Voice Storage System#

Overview#

Scholium now uses a configurable voice storage system that allows you to choose between system-wide or project-specific voice storage.

Default: System-Wide Storage#

Location: ~/.local/share/scholium/voices/

~/.local/share/scholium/voices/
├── piper/              # Piper voice models (auto-downloaded)
│   ├── en_US-lessac-medium.onnx
│   ├── en_US-lessac-medium.onnx.json
│   └── ...
├── coqui/             # Coqui trained voices
│   └── my_voice/
│       ├── metadata.yaml
│       └── sample.wav
├── f5tts/             # F5-TTS voice samples
│   └── my_voice/
│       ├── metadata.yaml
│       ├── sample.wav
│       └── ref_text.txt   # optional transcript of sample.wav
├── styletts2/         # StyleTTS2 voice samples
│   └── my_voice/
│       ├── metadata.yaml
│       └── sample.wav
└── tortoise/          # Tortoise TTS voice samples
    └── my_voice/
        ├── metadata.yaml
        ├── sample.wav
        ├── sample_2.wav   # extra clips improve cloning quality
        └── sample_3.wav

Benefits#

✅ Shared across projects - Download once, use everywhere
✅ Persists through updates - Voice models survive package reinstalls
✅ Standard location - Follows Linux/macOS conventions
✅ Clean projects - No large files cluttering project directories
✅ System installs - Works with system-wide pip installs

Alternative: Project-Specific Storage#

Location: ./voices/ (in your project directory)

Edit config.yaml:

voices_dir: "./voices"  # Project-specific

my-project/
├── voices/            # All voices stored here
│   ├── piper/
│   └── coqui/
├── slides.md
└── transcript.txt

Benefits#

✅ Portable - Move project, voices move with it
✅ Version control - Can commit voices to git (if desired)
✅ Visible - Voices are right there in your project
✅ Isolated - Each project has its own voices

When to Use#

Working on a single project
Want voices in version control
Need project portability
Don’t want global voice library

Configuration#

Option 1: config.yaml (Recommended)#

# System-wide (default)
voices_dir: "~/.local/share/scholium/voices"

# Or project-specific
voices_dir: "./voices"

# Or custom location
voices_dir: "/media/voices"

Option 2: Command Line Override#

# Create a custom config file
cp config.yaml my-config.yaml

# Edit my-config.yaml to set voices_dir

# Use it
scholium generate slides.md transcript.txt output.mp4 --config my-config.yaml

How It Works#

Path Expansion#

The system automatically expands ~ to your home directory:

~/.local/share/scholium/voices → /home/username/.local/share/scholium/voices

Directory Structure#

Each provider gets its own subdirectory:

{voices_dir}/
├── piper/       # Piper voice models (auto-downloaded)

# INFORMATION SUPPLIED
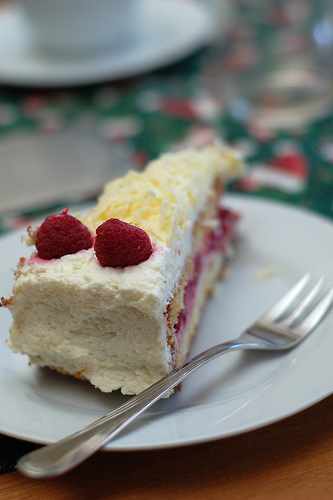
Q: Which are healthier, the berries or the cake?
A: The berries are healthier than the cake.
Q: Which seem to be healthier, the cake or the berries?
A: The berries are healthier than the cake.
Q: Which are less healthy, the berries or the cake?
A: The cake are less healthy than the berries.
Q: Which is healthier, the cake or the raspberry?
A: The raspberry is healthier than the cake.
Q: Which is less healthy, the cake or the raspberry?
A: The cake is less healthy than the raspberry.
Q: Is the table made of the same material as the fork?
A: No, the table is made of wood and the fork is made of metal.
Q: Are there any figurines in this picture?
A: No, there are no figurines.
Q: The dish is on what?
A: The dish is on the table.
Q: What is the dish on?
A: The dish is on the table.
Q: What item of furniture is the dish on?
A: The dish is on the table.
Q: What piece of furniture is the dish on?
A: The dish is on the table.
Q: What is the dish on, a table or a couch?
A: The dish is on a table.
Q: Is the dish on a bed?
A: No, the dish is on a table.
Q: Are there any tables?
A: Yes, there is a table.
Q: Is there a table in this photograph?
A: Yes, there is a table.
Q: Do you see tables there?
A: Yes, there is a table.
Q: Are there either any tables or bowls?
A: Yes, there is a table.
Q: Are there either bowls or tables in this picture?
A: Yes, there is a table.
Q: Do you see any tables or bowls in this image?
A: Yes, there is a table.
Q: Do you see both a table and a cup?
A: Yes, there are both a table and a cup.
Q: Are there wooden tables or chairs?
A: Yes, there is a wood table.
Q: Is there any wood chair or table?
A: Yes, there is a wood table.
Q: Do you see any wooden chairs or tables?
A: Yes, there is a wood table.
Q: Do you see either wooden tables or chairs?
A: Yes, there is a wood table.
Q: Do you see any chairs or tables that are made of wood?
A: Yes, the table is made of wood.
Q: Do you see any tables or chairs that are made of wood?
A: Yes, the table is made of wood.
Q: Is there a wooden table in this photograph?
A: Yes, there is a wood table.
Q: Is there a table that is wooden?
A: Yes, there is a table that is wooden.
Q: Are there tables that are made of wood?
A: Yes, there is a table that is made of wood.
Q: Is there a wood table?
A: Yes, there is a table that is made of wood.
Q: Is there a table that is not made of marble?
A: Yes, there is a table that is made of wood.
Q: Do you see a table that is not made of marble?
A: Yes, there is a table that is made of wood.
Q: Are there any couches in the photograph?
A: No, there are no couches.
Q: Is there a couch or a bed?
A: No, there are no couches or beds.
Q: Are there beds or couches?
A: No, there are no couches or beds.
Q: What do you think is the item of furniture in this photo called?
A: The piece of furniture is a table.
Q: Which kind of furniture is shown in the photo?
A: The furniture is a table.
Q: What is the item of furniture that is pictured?
A: The piece of furniture is a table.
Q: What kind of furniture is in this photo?
A: The furniture is a table.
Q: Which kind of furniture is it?
A: The piece of furniture is a table.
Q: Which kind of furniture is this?
A: This is a table.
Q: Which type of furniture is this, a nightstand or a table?
A: This is a table.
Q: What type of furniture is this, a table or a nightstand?
A: This is a table.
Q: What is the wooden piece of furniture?
A: The piece of furniture is a table.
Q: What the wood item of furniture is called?
A: The piece of furniture is a table.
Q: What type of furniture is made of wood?
A: The furniture is a table.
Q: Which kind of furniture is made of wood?
A: The furniture is a table.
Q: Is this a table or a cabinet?
A: This is a table.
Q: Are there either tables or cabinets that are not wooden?
A: No, there is a table but it is wooden.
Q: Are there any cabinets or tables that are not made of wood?
A: No, there is a table but it is made of wood.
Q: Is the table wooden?
A: Yes, the table is wooden.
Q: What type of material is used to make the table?
A: The table is made of wood.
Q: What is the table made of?
A: The table is made of wood.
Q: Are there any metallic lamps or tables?
A: No, there is a table but it is wooden.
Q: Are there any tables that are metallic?
A: No, there is a table but it is wooden.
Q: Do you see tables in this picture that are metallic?
A: No, there is a table but it is wooden.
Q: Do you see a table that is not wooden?
A: No, there is a table but it is wooden.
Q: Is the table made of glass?
A: No, the table is made of wood.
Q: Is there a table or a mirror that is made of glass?
A: No, there is a table but it is made of wood.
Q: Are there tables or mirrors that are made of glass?
A: No, there is a table but it is made of wood.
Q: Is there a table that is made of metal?
A: No, there is a table but it is made of wood.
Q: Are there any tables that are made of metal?
A: No, there is a table but it is made of wood.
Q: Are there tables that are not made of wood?
A: No, there is a table but it is made of wood.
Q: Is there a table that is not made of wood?
A: No, there is a table but it is made of wood.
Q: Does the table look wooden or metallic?
A: The table is wooden.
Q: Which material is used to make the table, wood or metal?
A: The table is made of wood.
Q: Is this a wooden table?
A: Yes, this is a wooden table.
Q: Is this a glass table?
A: No, this is a wooden table.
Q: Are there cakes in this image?
A: Yes, there is a cake.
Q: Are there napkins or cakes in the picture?
A: Yes, there is a cake.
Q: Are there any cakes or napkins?
A: Yes, there is a cake.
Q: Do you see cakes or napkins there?
A: Yes, there is a cake.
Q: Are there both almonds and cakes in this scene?
A: No, there is a cake but no almonds.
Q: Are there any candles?
A: No, there are no candles.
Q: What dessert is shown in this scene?
A: The dessert is a cake.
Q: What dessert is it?
A: The dessert is a cake.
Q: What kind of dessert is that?
A: This is a cake.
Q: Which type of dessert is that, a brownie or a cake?
A: This is a cake.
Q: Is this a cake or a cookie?
A: This is a cake.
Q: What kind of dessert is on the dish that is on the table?
A: The dessert is a cake.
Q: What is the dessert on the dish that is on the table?
A: The dessert is a cake.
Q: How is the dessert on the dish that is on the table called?
A: The dessert is a cake.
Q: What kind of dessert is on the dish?
A: The dessert is a cake.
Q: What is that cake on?
A: The cake is on the dish.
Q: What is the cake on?
A: The cake is on the dish.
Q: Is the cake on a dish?
A: Yes, the cake is on a dish.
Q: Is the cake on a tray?
A: No, the cake is on a dish.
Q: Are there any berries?
A: Yes, there are berries.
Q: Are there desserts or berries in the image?
A: Yes, there are berries.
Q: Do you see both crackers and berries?
A: No, there are berries but no crackers.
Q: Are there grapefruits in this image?
A: No, there are no grapefruits.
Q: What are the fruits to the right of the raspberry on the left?
A: The fruits are berries.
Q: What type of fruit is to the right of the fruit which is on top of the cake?
A: The fruits are berries.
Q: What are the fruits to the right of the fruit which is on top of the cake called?
A: The fruits are berries.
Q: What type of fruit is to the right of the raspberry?
A: The fruits are berries.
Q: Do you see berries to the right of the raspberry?
A: Yes, there are berries to the right of the raspberry.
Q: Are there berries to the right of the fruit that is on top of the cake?
A: Yes, there are berries to the right of the raspberry.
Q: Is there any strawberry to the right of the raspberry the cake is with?
A: No, there are berries to the right of the raspberry.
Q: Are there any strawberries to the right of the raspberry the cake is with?
A: No, there are berries to the right of the raspberry.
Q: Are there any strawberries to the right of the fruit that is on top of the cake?
A: No, there are berries to the right of the raspberry.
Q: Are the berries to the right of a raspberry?
A: Yes, the berries are to the right of a raspberry.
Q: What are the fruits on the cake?
A: The fruits are berries.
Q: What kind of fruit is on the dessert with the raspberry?
A: The fruits are berries.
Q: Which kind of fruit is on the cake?
A: The fruits are berries.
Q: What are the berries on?
A: The berries are on the cake.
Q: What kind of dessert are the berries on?
A: The berries are on the cake.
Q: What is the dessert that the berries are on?
A: The dessert is a cake.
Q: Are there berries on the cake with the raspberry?
A: Yes, there are berries on the cake.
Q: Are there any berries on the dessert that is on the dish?
A: Yes, there are berries on the cake.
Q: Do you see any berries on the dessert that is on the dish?
A: Yes, there are berries on the cake.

# TASK 1
Decide whether each statement below agrees with the voice storage page, answering yes or no for (a), (b), and (c) and quoting the deciding words of the page. (a) By default, voices are stored in ./voices/ within the project directory. (b) Project-specific storage allows voices to be committed to git. (c) The system expands ~ to the home directory on its own.
# TASK 2
According to the voice storage page, which file in an F5-TTS voice folder holds an optional transcript of sample.wav?
# TASK 3
Reproduce the voice storage page between "Working on a" and "# System-wide (default)", inclusive.

# SOLUTION 1
(a) No: "Default: System-Wide Storage" with "Location: ~/.local/share/scholium/voices/"
(b) Yes: "Can commit voices to git (if desired)"
(c) Yes: "The system automatically expands ~ to your home directory"

# SOLUTION 2
ref_text.txt

# SOLUTION 3
Working on a single project
Want voices in version control
Need project portability
Don’t want global voice library

Configuration#

Option 1: config.yaml (Recommended)#

# System-wide (default)